**DIRECTIVE:** Only the lines from the one containing "- no need to" to the end of the entries should be written out, each exactly as it stands, both ends included.

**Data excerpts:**
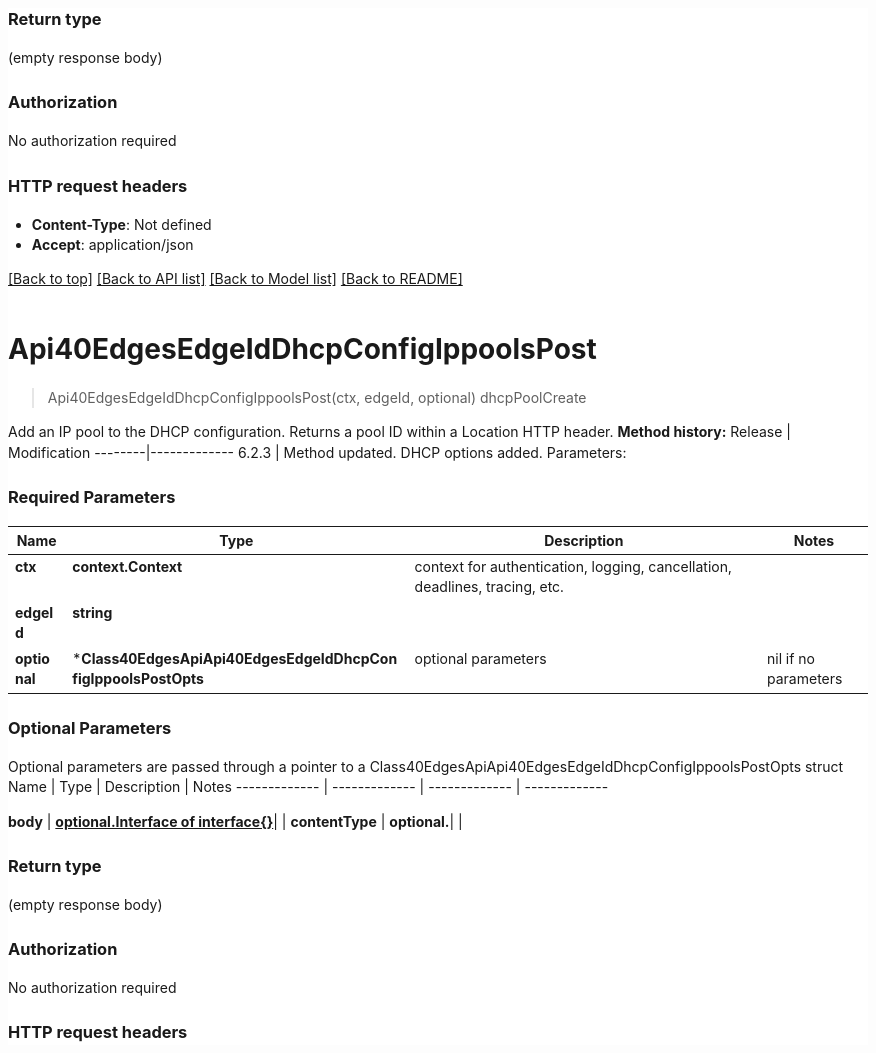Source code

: ### Return type

 (empty response body)

### Authorization

No authorization required

### HTTP request headers

 - **Content-Type**: Not defined
 - **Accept**: application/json

[[Back to top]](#) [[Back to API list]](../README.md#documentation-for-api-endpoints) [[Back to Model list]](../README.md#documentation-for-models) [[Back to README]](../README.md)

# **Api40EdgesEdgeIdDhcpConfigIppoolsPost**
> Api40EdgesEdgeIdDhcpConfigIppoolsPost(ctx, edgeId, optional)
dhcpPoolCreate

Add an IP pool to the DHCP configuration. Returns a pool ID within a Location HTTP header.  **Method history:**  Release | Modification --------|------------- 6.2.3 | Method updated. DHCP options added.   Parameters:  

### Required Parameters

Name | Type | Description  | Notes
------------- | ------------- | ------------- | -------------
 **ctx** | **context.Context** | context for authentication, logging, cancellation, deadlines, tracing, etc.
  **edgeId** | **string**|  | 
 **optional** | ***Class40EdgesApiApi40EdgesEdgeIdDhcpConfigIppoolsPostOpts** | optional parameters | nil if no parameters

### Optional Parameters
Optional parameters are passed through a pointer to a Class40EdgesApiApi40EdgesEdgeIdDhcpConfigIppoolsPostOpts struct
Name | Type | Description  | Notes
------------- | ------------- | ------------- | -------------

 **body** | [**optional.Interface of interface{}**](interface{}.md)|  | 
 **contentType** | **optional.**|  | 

### Return type

 (empty response body)

### Authorization

No authorization required

### HTTP request headers

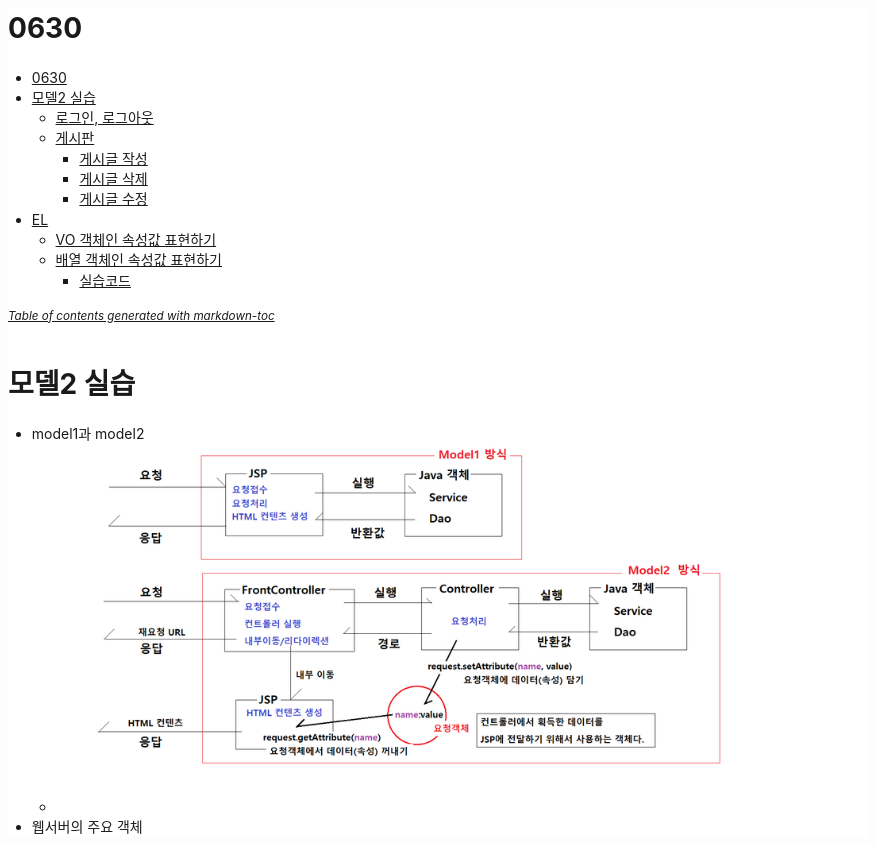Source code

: # 0630

- [0630](#0630)
- [모델2 실습](#모델2-실습)
	- [로그인, 로그아웃](#로그인-로그아웃)
	- [게시판](#게시판)
		- [게시글 작성](#게시글-작성)
		- [게시글 삭제](#게시글-삭제)
		- [게시글 수정](#게시글-수정)
- [EL](#el)
	- [VO 객체인 속성값 표현하기](#vo-객체인-속성값-표현하기)
	- [배열 객체인 속성값 표현하기](#배열-객체인-속성값-표현하기)
		- [실습코드](#실습코드)

<small><i><a href='http://ecotrust-canada.github.io/markdown-toc/'>Table of contents generated with markdown-toc</a></i></small>

# 모델2 실습
* model1과 model2
  * ![](image/2022-07-01-22-09-05.png)
* 웹서버의 주요 객체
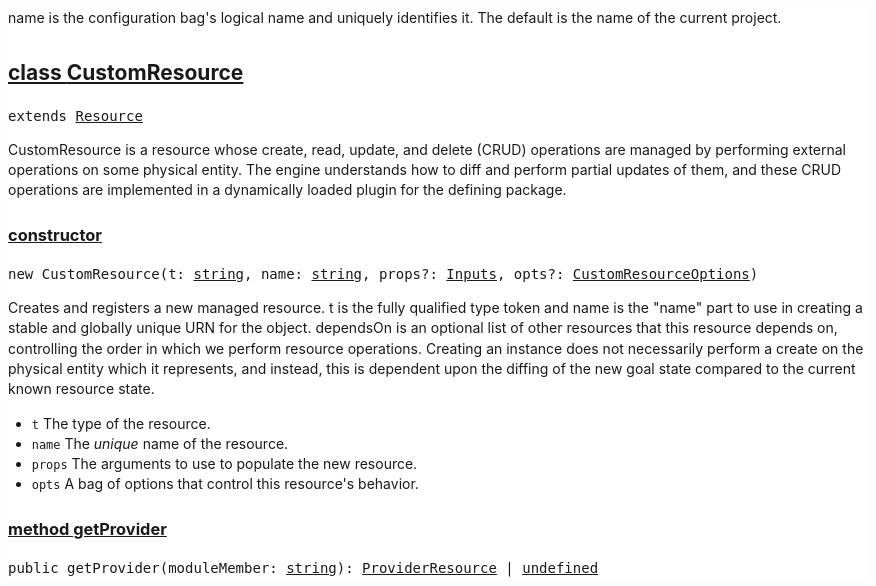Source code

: name is the configuration bag's logical name and uniquely identifies it.  The default is the name of the current
project.

</div>
</div>
<h2 class="pdoc-module-header" id="CustomResource">
<a class="pdoc-member-name" href="https://github.com/pulumi/pulumi/blob/master/sdk/nodejs/resource.ts#L190">class <b>CustomResource</b></a>
</h2>
<div class="pdoc-module-contents" markdown="1">
<pre class="highlight"><span class='kd'>extends</span> <a href='#Resource'>Resource</a></pre>

CustomResource is a resource whose create, read, update, and delete (CRUD) operations are managed
by performing external operations on some physical entity.  The engine understands how to diff
and perform partial updates of them, and these CRUD operations are implemented in a dynamically
loaded plugin for the defining package.

<h3 class="pdoc-member-header" id="CustomResource-constructor">
<a class="pdoc-child-name" href="https://github.com/pulumi/pulumi/blob/master/sdk/nodejs/resource.ts#L209"> <b>constructor</b></a>
</h3>
<div class="pdoc-member-contents" markdown="1">

<pre class="highlight"><span class='kd'></span><span class='kd'>new</span> CustomResource(t: <span class='kd'><a href='https://developer.mozilla.org/en-US/docs/Web/JavaScript/Reference/Global_Objects/String'>string</a></span>, name: <span class='kd'><a href='https://developer.mozilla.org/en-US/docs/Web/JavaScript/Reference/Global_Objects/String'>string</a></span>, props?: <a href='#Inputs'>Inputs</a>, opts?: <a href='#CustomResourceOptions'>CustomResourceOptions</a>)</pre>


Creates and registers a new managed resource.  t is the fully qualified type token and name
is the "name" part to use in creating a stable and globally unique URN for the object.
dependsOn is an optional list of other resources that this resource depends on, controlling
the order in which we perform resource operations. Creating an instance does not necessarily
perform a create on the physical entity which it represents, and instead, this is dependent
upon the diffing of the new goal state compared to the current known resource state.

* `t` The type of the resource.
* `name` The _unique_ name of the resource.
* `props` The arguments to use to populate the new resource.
* `opts` A bag of options that control this resource&#39;s behavior.

</div>
<h3 class="pdoc-member-header" id="CustomResource-getProvider">
<a class="pdoc-child-name" href="https://github.com/pulumi/pulumi/blob/master/sdk/nodejs/resource.ts#L55">method <b>getProvider</b></a>
</h3>
<div class="pdoc-member-contents" markdown="1">

<pre class="highlight"><span class='kd'>public </span>getProvider(moduleMember: <span class='kd'><a href='https://developer.mozilla.org/en-US/docs/Web/JavaScript/Reference/Global_Objects/String'>string</a></span>): <a href='#ProviderResource'>ProviderResource</a> | <span class='kd'><a href='https://developer.mozilla.org/en-US/docs/Web/JavaScript/Reference/Global_Objects/undefined'>undefined</a></span></pre>
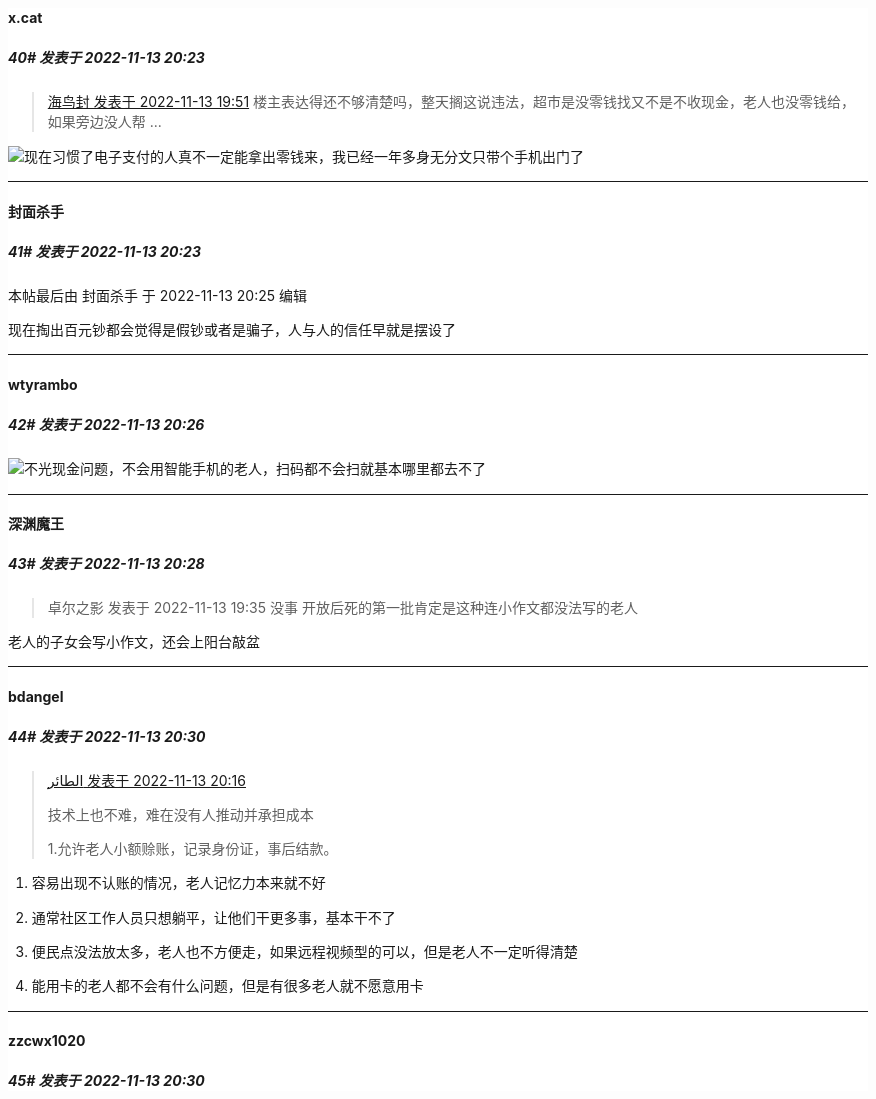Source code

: ####  x.cat  
##### 40#       发表于 2022-11-13 20:23

<blockquote><a href="httphttps://bbs.saraba1st.com/2b/forum.php?mod=redirect&amp;goto=findpost&amp;pid=58418341&amp;ptid=2104773" target="_blank">海鸟封 发表于 2022-11-13 19:51</a>
楼主表达得还不够清楚吗，整天搁这说违法，超市是没零钱找又不是不收现金，老人也没零钱给，如果旁边没人帮 ...</blockquote>
<img src="https://static.saraba1st.com/image/smiley/face2017/068.png" referrerpolicy="no-referrer">现在习惯了电子支付的人真不一定能拿出零钱来，我已经一年多身无分文只带个手机出门了

*****

####  封面杀手  
##### 41#       发表于 2022-11-13 20:23

 本帖最后由 封面杀手 于 2022-11-13 20:25 编辑 

现在掏出百元钞都会觉得是假钞或者是骗子，人与人的信任早就是摆设了

*****

####  wtyrambo  
##### 42#       发表于 2022-11-13 20:26

<img src="https://static.saraba1st.com/image/smiley/face2017/001.png" referrerpolicy="no-referrer">不光现金问题，不会用智能手机的老人，扫码都不会扫就基本哪里都去不了

*****

####  深渊魔王  
##### 43#       发表于 2022-11-13 20:28

<blockquote>卓尔之影 发表于 2022-11-13 19:35
没事 开放后死的第一批肯定是这种连小作文都没法写的老人</blockquote>
老人的子女会写小作文，还会上阳台敲盆

*****

####  bdangel  
##### 44#       发表于 2022-11-13 20:30

<blockquote><a href="httphttps://bbs.saraba1st.com/2b/forum.php?mod=redirect&amp;goto=findpost&amp;pid=58418747&amp;ptid=2104773" target="_blank">الطائر 发表于 2022-11-13 20:16</a>

技术上也不难，难在没有人推动并承担成本

1.允许老人小额赊账，记录身份证，事后结款。</blockquote>
1. 容易出现不认账的情况，老人记忆力本来就不好

2. 通常社区工作人员只想躺平，让他们干更多事，基本干不了

3. 便民点没法放太多，老人也不方便走，如果远程视频型的可以，但是老人不一定听得清楚

4. 能用卡的老人都不会有什么问题，但是有很多老人就不愿意用卡

*****

####  zzcwx1020  
##### 45#       发表于 2022-11-13 20:30
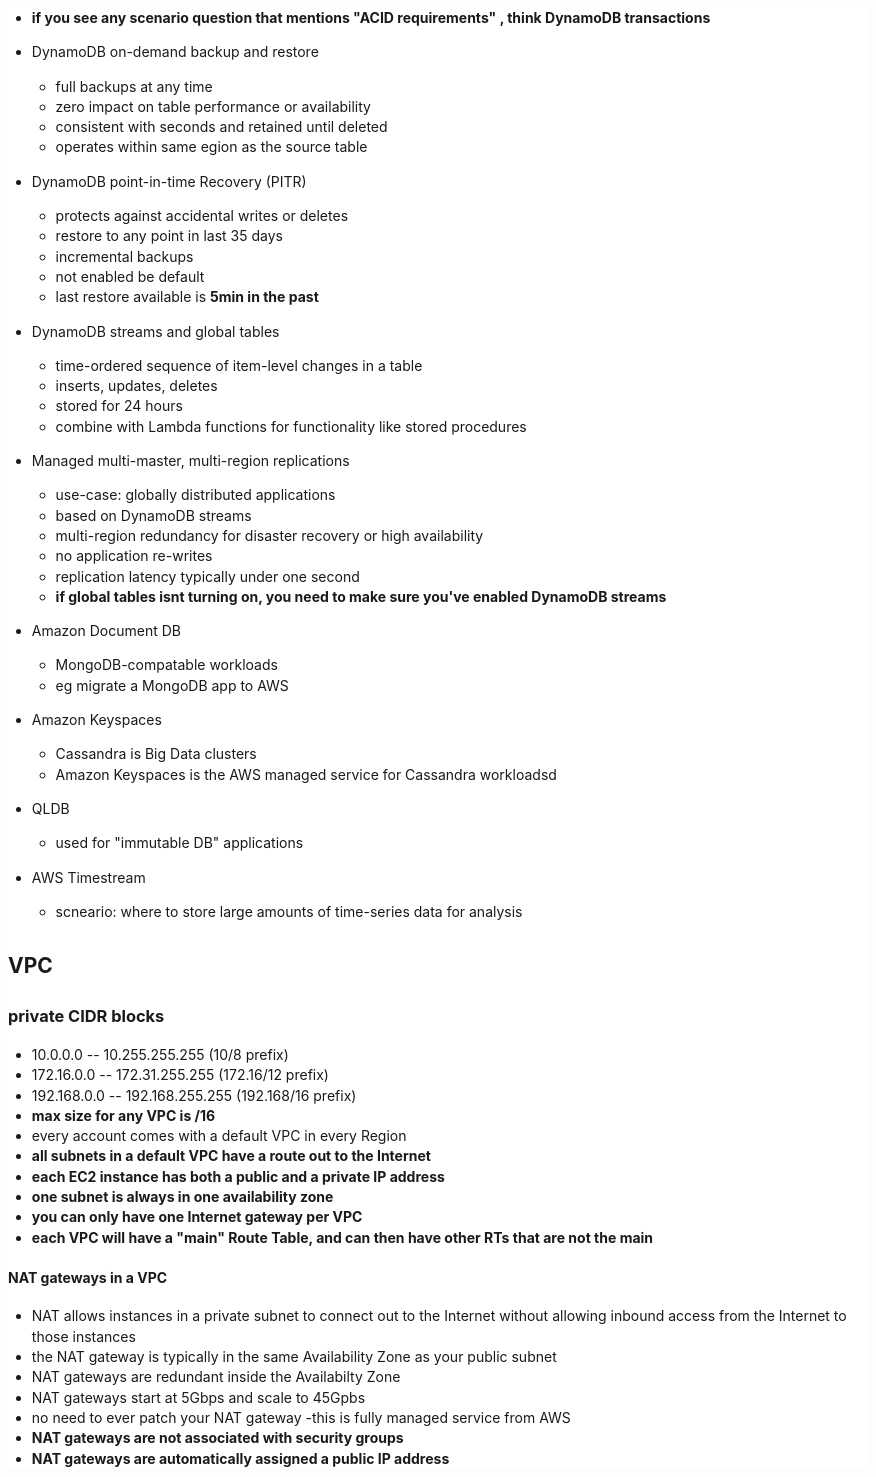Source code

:   + **if you see any scenario question that mentions "ACID requirements" , think DynamoDB transactions**

- DynamoDB on-demand backup and restore
  + full backups at any time
  + zero impact on table performance or availability
  + consistent with seconds and retained until deleted
  + operates within same egion as the source table

- DynamoDB point-in-time Recovery (PITR)
  + protects against accidental writes or deletes
  + restore to any point in last 35 days
  + incremental backups
  + not enabled be default
  + last restore available is **5min in the past**

- DynamoDB streams and global tables
  + time-ordered sequence of item-level changes in a table
  + inserts, updates, deletes
  + stored for 24 hours
  + combine with Lambda functions for functionality like stored procedures

- Managed multi-master, multi-region replications
  + use-case: globally distributed applications
  + based on DynamoDB streams
  + multi-region redundancy for disaster recovery or high availability
  + no application re-writes
  + replication latency typically under one second
  + **if global tables isnt turning on, you need to make sure you've enabled DynamoDB streams**

- Amazon Document DB
  + MongoDB-compatable workloads
  + eg migrate a MongoDB app to AWS

- Amazon Keyspaces
  + Cassandra is Big Data clusters
  + Amazon Keyspaces is the AWS managed service for Cassandra workloadsd

- QLDB
  + used for "immutable DB" applications

- AWS Timestream
  + scneario: where to store large amounts of time-series data for analysis

## VPC
### private CIDR blocks
- 10.0.0.0 -- 10.255.255.255 (10/8 prefix)
- 172.16.0.0 -- 172.31.255.255 (172.16/12 prefix)
- 192.168.0.0 -- 192.168.255.255 (192.168/16 prefix)
- **max size for any VPC is /16**
- every account comes with a default VPC in every Region
- **all subnets in a default VPC have a route out to the Internet**
- **each EC2 instance has both a public and a private IP address**
- **one subnet is always in one availability zone**
- **you can only have one Internet gateway per VPC**
- **each VPC will have a "main" Route Table, and can then have other RTs that are not the main**
#### NAT gateways in a VPC
- NAT allows instances in a private subnet to connect out to the Internet without allowing inbound access from the Internet to those instances
- the NAT gateway is typically in the same Availability Zone as your public subnet
- NAT gateways are redundant inside the Availabilty Zone
- NAT gateways start at 5Gbps and scale to 45Gpbs
- no need to ever patch your NAT gateway -this is fully managed service from AWS
- **NAT gateways are not associated with security groups**
- **NAT gateways are automatically assigned a public IP address**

**TASK RESULT:**
- no need to ever patch your NAT gateway -this is fully managed service from AWS
- **NAT gateways are not associated with security groups**
- **NAT gateways are automatically assigned a public IP address**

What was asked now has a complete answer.